Quarto disco da dupla, Idlewild foi lançado no início de 1988 e já marca alguma espécie de mudança nos rumos do Everything But The Girl. Em sua autobiografia Bedsit Disco Queen: How I Grew Up and Tried to Be a Pop Star (2013), Tracey Thorn explica que as composições desse disco surgiram de forma diferente, mais próximas de pequenas narrativas do que essencialmente de canções pop.

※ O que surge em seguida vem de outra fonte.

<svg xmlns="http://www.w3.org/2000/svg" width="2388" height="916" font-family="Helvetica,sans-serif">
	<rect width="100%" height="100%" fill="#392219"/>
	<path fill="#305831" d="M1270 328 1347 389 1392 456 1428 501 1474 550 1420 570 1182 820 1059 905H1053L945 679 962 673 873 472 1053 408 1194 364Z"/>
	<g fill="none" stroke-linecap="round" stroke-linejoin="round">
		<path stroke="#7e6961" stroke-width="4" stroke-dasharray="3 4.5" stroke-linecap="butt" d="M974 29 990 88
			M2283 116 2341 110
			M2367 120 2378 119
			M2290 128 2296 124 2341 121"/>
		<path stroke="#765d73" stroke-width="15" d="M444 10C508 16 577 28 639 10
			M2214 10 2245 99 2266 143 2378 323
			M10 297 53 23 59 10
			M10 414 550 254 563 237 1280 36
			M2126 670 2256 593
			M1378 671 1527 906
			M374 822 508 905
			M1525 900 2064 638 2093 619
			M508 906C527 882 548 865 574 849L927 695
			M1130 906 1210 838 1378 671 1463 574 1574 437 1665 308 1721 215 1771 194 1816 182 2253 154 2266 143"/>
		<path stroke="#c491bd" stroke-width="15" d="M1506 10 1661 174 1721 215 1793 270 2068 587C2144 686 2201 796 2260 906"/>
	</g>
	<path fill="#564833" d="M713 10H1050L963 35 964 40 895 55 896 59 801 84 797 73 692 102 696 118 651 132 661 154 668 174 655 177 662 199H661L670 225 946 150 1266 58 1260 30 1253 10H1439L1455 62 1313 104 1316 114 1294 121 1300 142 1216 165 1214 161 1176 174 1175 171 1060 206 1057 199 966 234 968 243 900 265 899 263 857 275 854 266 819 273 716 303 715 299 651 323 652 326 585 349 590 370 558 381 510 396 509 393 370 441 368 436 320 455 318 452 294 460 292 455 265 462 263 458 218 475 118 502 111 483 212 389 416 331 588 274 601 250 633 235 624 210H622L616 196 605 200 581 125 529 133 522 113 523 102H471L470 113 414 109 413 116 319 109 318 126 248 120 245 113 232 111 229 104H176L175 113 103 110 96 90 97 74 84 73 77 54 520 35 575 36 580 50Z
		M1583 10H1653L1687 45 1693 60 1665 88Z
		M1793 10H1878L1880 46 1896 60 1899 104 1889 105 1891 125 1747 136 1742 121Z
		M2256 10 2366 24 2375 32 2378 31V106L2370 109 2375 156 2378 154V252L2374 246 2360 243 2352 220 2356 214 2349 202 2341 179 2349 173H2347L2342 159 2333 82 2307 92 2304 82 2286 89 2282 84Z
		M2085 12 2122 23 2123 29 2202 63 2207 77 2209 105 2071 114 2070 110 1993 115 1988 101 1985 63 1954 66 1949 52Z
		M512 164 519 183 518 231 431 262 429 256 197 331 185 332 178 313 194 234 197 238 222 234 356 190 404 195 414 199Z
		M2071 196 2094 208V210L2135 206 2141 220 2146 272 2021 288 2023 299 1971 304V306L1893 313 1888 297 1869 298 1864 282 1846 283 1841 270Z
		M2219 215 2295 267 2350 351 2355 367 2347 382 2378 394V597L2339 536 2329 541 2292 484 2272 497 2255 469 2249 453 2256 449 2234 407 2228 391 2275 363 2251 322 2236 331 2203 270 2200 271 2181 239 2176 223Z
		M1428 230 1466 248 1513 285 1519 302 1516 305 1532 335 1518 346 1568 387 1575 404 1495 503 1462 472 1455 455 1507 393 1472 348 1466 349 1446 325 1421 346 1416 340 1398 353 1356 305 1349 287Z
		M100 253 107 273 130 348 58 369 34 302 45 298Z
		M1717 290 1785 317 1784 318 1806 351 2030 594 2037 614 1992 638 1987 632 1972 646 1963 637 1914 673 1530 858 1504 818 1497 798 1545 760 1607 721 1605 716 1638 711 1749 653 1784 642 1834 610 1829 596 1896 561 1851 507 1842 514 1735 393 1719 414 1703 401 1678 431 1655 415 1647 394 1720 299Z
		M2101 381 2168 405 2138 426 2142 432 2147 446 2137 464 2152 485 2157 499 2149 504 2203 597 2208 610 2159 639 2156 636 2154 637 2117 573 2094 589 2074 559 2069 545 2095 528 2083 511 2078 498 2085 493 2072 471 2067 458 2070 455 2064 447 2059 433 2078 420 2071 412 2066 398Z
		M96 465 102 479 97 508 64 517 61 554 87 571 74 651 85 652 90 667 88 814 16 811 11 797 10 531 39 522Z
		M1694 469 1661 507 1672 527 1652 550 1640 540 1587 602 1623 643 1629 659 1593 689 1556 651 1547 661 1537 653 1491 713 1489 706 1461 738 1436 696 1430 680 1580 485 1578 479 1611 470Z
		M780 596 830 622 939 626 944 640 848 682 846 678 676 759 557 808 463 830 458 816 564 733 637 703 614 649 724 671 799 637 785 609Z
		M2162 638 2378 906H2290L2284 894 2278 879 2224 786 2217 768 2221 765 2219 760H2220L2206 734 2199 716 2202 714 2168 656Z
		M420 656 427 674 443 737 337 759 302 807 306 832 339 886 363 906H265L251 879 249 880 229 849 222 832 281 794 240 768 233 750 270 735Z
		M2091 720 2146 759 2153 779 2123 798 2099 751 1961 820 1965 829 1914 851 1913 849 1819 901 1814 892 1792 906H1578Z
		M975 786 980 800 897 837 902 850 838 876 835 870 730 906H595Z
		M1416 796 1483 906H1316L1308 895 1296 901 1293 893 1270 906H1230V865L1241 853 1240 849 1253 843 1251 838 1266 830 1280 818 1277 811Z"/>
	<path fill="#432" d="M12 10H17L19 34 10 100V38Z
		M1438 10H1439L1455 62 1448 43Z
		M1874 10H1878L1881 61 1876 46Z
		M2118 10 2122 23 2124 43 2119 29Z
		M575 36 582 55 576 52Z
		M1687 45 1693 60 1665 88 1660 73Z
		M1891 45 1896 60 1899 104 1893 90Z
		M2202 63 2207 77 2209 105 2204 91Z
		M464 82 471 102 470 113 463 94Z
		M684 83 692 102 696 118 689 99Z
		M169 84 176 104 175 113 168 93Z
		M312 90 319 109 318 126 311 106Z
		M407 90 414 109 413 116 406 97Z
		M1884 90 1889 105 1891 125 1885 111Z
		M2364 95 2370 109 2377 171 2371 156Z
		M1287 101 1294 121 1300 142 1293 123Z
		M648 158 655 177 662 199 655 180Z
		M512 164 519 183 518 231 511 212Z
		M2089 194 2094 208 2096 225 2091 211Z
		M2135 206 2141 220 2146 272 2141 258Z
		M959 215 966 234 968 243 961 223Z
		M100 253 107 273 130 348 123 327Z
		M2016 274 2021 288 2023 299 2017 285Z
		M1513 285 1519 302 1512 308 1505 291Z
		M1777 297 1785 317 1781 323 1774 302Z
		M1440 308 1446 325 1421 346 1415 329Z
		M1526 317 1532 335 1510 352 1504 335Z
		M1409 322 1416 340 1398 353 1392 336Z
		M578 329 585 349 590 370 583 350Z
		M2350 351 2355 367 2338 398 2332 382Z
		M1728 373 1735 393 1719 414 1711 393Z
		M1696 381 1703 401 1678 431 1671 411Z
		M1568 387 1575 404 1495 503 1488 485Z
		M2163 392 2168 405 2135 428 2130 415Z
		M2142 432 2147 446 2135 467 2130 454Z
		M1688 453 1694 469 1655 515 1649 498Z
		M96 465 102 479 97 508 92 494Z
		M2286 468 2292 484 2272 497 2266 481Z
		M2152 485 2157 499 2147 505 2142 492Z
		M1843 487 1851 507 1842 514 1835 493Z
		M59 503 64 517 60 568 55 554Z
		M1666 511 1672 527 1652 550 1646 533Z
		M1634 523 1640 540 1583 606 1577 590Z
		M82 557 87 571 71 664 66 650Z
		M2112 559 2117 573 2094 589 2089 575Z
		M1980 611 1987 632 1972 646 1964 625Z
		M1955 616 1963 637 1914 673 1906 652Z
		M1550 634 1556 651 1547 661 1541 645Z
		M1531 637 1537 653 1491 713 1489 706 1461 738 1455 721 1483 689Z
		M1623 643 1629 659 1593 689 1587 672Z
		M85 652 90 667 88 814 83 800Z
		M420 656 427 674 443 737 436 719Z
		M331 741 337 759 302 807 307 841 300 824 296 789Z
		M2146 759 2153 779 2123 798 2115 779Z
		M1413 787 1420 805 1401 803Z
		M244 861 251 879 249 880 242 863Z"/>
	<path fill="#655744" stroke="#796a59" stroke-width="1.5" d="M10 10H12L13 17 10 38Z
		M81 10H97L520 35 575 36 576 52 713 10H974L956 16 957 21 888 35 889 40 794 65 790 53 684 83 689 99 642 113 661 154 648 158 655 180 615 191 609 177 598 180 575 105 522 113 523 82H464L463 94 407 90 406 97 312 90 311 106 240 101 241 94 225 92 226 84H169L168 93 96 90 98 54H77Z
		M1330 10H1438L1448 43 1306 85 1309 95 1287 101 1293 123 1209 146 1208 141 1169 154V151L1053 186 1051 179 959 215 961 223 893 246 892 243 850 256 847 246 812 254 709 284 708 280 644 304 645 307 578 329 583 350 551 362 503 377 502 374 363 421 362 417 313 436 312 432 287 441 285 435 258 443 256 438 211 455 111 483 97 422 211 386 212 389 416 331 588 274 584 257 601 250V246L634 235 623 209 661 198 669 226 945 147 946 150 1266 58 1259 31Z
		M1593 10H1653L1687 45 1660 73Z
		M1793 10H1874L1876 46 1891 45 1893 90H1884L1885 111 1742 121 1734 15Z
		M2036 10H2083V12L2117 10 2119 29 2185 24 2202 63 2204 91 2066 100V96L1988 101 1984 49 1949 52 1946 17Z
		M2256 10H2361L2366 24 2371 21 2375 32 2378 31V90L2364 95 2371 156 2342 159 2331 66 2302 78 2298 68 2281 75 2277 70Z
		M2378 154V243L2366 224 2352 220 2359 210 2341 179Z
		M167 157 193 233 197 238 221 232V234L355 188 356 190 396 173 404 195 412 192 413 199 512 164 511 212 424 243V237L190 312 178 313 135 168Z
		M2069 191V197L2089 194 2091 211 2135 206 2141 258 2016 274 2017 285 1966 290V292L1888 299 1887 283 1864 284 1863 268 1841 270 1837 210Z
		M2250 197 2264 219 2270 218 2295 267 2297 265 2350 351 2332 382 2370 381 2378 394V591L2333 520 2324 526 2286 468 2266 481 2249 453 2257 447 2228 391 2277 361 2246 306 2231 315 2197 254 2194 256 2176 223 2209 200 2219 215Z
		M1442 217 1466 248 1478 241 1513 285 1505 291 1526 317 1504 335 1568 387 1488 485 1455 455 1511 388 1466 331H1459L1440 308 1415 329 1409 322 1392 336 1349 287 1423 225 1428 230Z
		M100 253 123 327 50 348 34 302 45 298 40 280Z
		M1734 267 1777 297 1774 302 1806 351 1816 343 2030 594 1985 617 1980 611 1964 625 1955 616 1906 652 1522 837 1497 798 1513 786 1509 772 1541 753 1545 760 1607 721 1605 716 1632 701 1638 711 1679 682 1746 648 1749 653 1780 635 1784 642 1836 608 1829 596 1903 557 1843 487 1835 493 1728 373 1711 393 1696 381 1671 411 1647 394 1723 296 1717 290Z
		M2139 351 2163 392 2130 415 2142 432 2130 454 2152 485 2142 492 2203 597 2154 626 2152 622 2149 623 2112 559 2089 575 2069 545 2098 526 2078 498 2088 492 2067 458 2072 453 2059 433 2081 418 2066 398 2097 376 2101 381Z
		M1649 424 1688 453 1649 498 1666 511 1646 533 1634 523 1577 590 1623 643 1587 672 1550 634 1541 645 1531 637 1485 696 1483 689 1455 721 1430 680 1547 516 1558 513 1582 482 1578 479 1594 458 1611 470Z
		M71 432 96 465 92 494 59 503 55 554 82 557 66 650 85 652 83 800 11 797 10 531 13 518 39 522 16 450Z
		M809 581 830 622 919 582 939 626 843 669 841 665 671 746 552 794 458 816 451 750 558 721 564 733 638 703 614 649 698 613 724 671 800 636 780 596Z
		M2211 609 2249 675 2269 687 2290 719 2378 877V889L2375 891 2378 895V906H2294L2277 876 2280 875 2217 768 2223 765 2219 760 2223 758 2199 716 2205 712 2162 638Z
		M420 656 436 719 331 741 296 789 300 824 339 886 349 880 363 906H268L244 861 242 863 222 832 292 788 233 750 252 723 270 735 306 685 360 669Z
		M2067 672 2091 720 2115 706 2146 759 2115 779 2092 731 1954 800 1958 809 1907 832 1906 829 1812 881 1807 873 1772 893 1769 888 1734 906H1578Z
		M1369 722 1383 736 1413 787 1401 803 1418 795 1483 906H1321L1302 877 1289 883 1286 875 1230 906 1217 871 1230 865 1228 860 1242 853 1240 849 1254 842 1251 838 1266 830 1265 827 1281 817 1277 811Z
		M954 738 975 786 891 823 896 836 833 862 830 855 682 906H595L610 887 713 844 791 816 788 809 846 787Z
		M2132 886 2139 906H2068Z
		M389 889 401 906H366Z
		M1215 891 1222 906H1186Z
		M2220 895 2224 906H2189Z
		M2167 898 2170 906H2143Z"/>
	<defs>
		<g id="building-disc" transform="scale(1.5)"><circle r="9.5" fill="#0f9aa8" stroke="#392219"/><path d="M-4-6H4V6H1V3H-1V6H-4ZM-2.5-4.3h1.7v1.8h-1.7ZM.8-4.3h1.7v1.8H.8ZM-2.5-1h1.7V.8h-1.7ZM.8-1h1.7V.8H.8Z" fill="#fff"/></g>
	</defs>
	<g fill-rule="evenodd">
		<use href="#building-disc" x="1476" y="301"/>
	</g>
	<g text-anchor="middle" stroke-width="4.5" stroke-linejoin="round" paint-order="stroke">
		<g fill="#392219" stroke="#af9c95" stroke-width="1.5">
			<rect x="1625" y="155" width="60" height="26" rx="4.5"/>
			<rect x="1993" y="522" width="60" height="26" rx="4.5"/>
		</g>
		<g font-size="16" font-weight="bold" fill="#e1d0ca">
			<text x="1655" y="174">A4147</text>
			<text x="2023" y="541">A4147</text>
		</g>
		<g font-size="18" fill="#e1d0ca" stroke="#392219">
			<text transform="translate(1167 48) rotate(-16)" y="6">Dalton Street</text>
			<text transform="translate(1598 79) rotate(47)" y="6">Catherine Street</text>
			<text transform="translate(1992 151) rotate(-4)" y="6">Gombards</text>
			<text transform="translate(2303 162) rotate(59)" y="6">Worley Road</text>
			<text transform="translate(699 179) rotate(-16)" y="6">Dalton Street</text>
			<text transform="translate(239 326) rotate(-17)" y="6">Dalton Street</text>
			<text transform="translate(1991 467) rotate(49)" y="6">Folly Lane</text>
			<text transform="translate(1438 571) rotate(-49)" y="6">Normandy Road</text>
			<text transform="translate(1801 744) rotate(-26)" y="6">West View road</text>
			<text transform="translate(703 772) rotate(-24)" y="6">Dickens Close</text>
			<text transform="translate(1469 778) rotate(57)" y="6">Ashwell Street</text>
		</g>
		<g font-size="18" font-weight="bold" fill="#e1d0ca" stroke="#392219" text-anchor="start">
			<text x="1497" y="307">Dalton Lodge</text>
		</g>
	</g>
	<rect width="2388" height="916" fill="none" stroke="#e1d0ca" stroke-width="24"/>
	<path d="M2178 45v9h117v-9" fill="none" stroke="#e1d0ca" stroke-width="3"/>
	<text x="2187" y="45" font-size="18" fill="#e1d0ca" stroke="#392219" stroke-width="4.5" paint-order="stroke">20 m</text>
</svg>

Ao mesmo tempo, Ben Watt já estava explorando outras possibilidades de composição com mais synths e o uso dos teclados eletrônicos – mais anos  1980 impossível. Fato é que a gravadora Blanco y Negro Records duvidava das qualidades do disco, não enxergando ali nenhum hit possível. Eles estavam errados? Não necessariamente, pois nenhum dos singles do disco performou de forma considerável, mas por outro lado, o álbum vendeu muito bem, com mais de 100 mil cópias só no Reino Unido e foi aclamado por crítica e público.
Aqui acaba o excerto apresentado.